I did everything i possibly could....whinged and begged, left her alone, tryed making her jealous, tryed being a friend instead...everything...but none of it worked. especially considering she already had her other man.
the past week i found the other man on an online game....and went off my head at him....i then told my ex that he started it....this broke them up but then she hated me even more...so anyways its about time i woke up to myself...i need to move on...i really dont want to...but i have to...for myself, for my daughter and as much as i hate to say it...for my ex to be happy....
I dont know if anyone will agree but im essentially giving up on her...ive had enough of feeling like this...so i went over there this morning, dropped my daughter off, and confessed that i lied to my ex....said whatever makes u happy i will just stay out of the way from now on....
now i feel bad but good....bad because of what ive done to destroy all this.....but good because i suppose this is another step along the way....still cant shake the feeling of being alone in all this...if only emotions didnt play such a big role in breakups....


----------



## NRG (Nov 9, 2010)

Gilgamesh said:


> now i feel bad but good....bad because of what ive done to destroy all this.....but good because i suppose this is another step along the way....still cant shake the feeling of being alone in all this...if only emotions didnt play such a big role in breakups....


If you want to feel better about yourself, go read my thread in this forum.


----------



## vict0ria_b (Mar 10, 2011)

Good for you Gilgamesh!
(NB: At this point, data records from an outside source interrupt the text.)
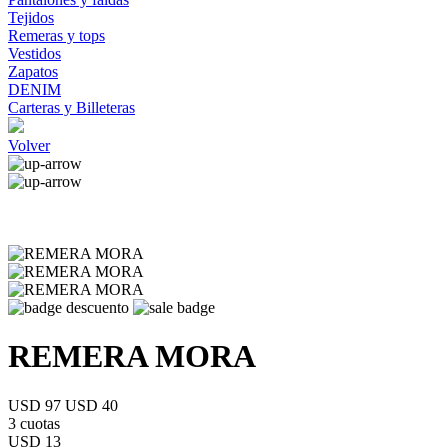
Tejidos
Remeras y tops
Vestidos
Zapatos
DENIM
Carteras y Billeteras
Volver
REMERA MORA
USD 97
USD 40
3 cuotas
USD 13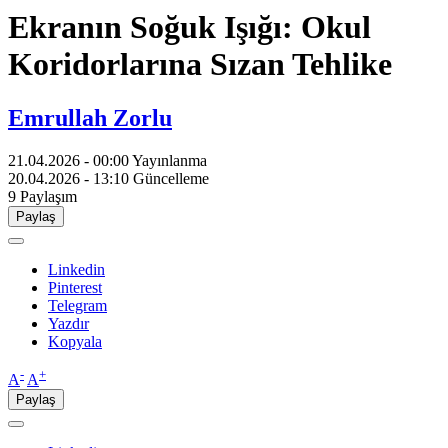
Ekranın Soğuk Işığı: Okul
Koridorlarına Sızan Tehlike
Emrullah Zorlu
21.04.2026 - 00:00
Yayınlanma
20.04.2026 - 13:10
Güncelleme
9
Paylaşım
Paylaş
Linkedin
Pinterest
Telegram
Yazdır
Kopyala
-
+
A
A
Paylaş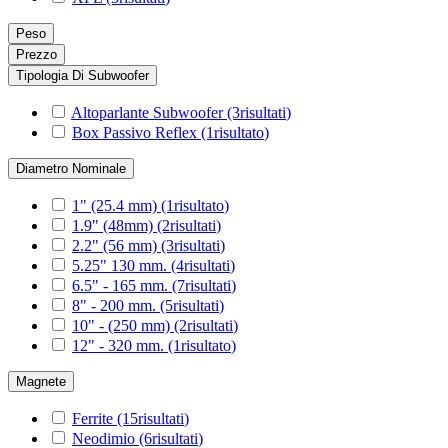
Peso
Prezzo
Tipologia Di Subwoofer
Altoparlante Subwoofer
(3
risultati
)
Box Passivo Reflex
(1
risultato
)
Diametro Nominale
1" (25.4 mm)
(1
risultato
)
1.9" (48mm)
(2
risultati
)
2.2" (56 mm)
(3
risultati
)
5.25" 130 mm.
(4
risultati
)
6.5" - 165 mm.
(7
risultati
)
8" - 200 mm.
(5
risultati
)
10" - (250 mm)
(2
risultati
)
12" - 320 mm.
(1
risultato
)
Magnete
Ferrite
(15
risultati
)
Neodimio
(6
risultati
)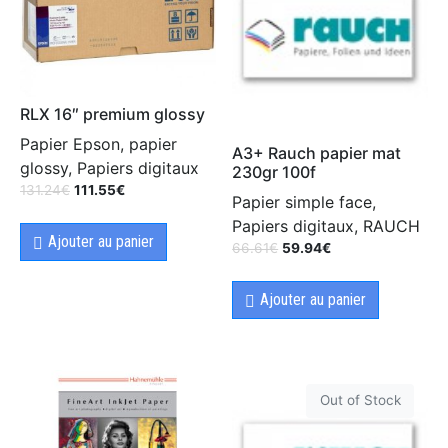
RLX 16″ premium glossy
Papier Epson, papier
A3+ Rauch papier mat
glossy, Papiers digitaux
230gr 100f
131.24
€
111.55
€
Papier simple face,
Papiers digitaux, RAUCH
Ajouter au panier
66.61
€
59.94
€
Ajouter au panier
Out of Stock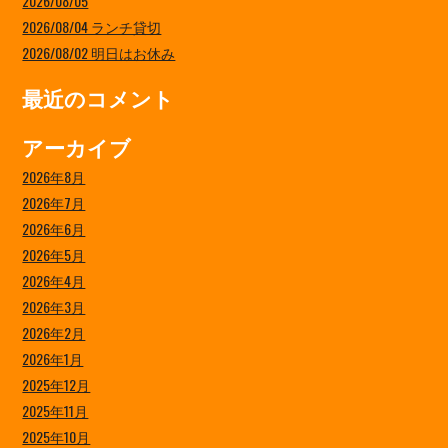
2026/08/05
2026/08/04 ランチ貸切
2026/08/02 明日はお休み
最近のコメント
アーカイブ
2026年8月
2026年7月
2026年6月
2026年5月
2026年4月
2026年3月
2026年2月
2026年1月
2025年12月
2025年11月
2025年10月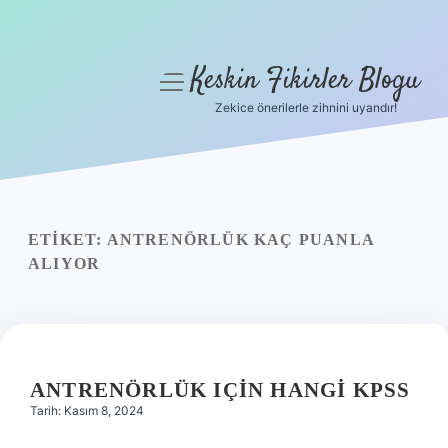
Keskin Fikirler Blogu
menüyü
aç
Zekice önerilerle zihnini uyandır!
Anasayfa
Gizlilik Politikası
Yasal Uyarı
ETIKET:
ANTRENÖRLÜK KAÇ PUANLA
ALIYOR
Hakkımızda
ANTRENÖRLÜK IÇIN HANGI KPSS
Tarih: Kasım 8, 2024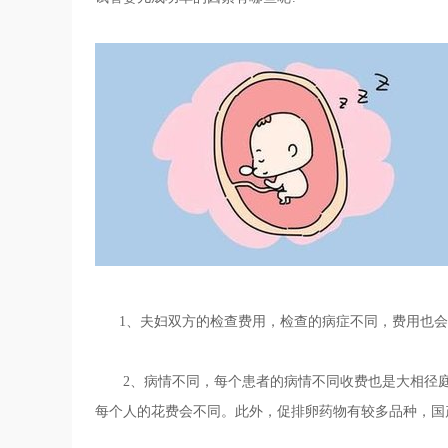
1、夫妇双方的检查费用，检查的病症不同，费用也会
2、病情不同，每个患者的病情不同收费也是大相径庭
每个人的花费会不同。此外，促排卵药物有较多品种，国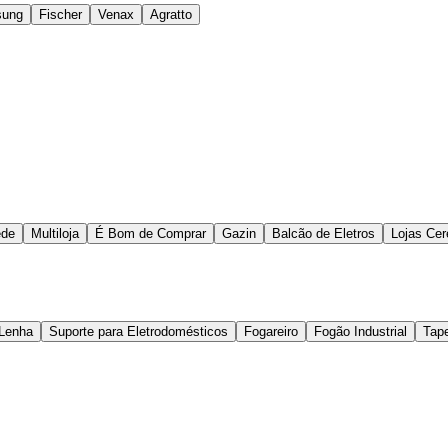
ung
Fischer
Venax
Agratto
ede
Multiloja
É Bom de Comprar
Gazin
Balcão de Eletros
Lojas Cer
Lenha
Suporte para Eletrodomésticos
Fogareiro
Fogão Industrial
Tap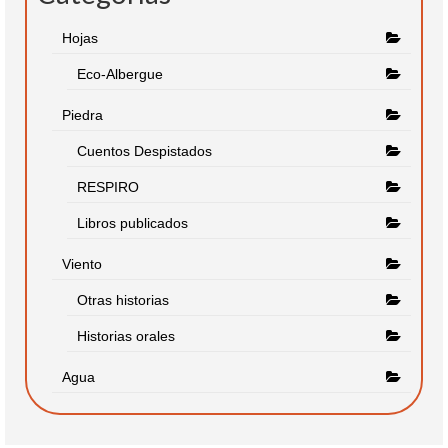
Hojas
Eco-Albergue
Piedra
Cuentos Despistados
RESPIRO
Libros publicados
Viento
Otras historias
Historias orales
Agua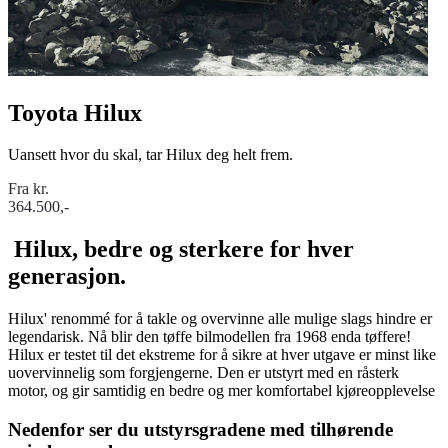
Toyota Hilux
Uansett hvor du skal, tar Hilux deg helt frem.
Fra kr.
364.500,-
Hilux, bedre og sterkere for hver
generasjon.
Hilux' renommé for å takle og overvinne alle mulige slags hindre er
legendarisk. Nå blir den tøffe bilmodellen fra 1968 enda tøffere!
Hilux er testet til det ekstreme for å sikre at hver utgave er minst like
uovervinnelig som forgjengerne. Den er utstyrt med en råsterk
motor, og gir samtidig en bedre og mer komfortabel kjøreopplevelse
Nedenfor ser du utstyrsgradene med tilhørende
Time heals all, if you find a "Click Remote" make sure you share with the rest of us!  




NRG said:


> If you want to feel better about yourself, go read my thread in this forum.


NRG things will be ok, don't talk like that. I promise you everyone here who doesn't/didn't want their divorce (myself included) made the same mistakes you did.


----------



## Jellybeans (Mar 8, 2011)

You are right---moving on for YOU. It takes two to make a marriage work and one cannot do it alone.
In time you will be fine


----------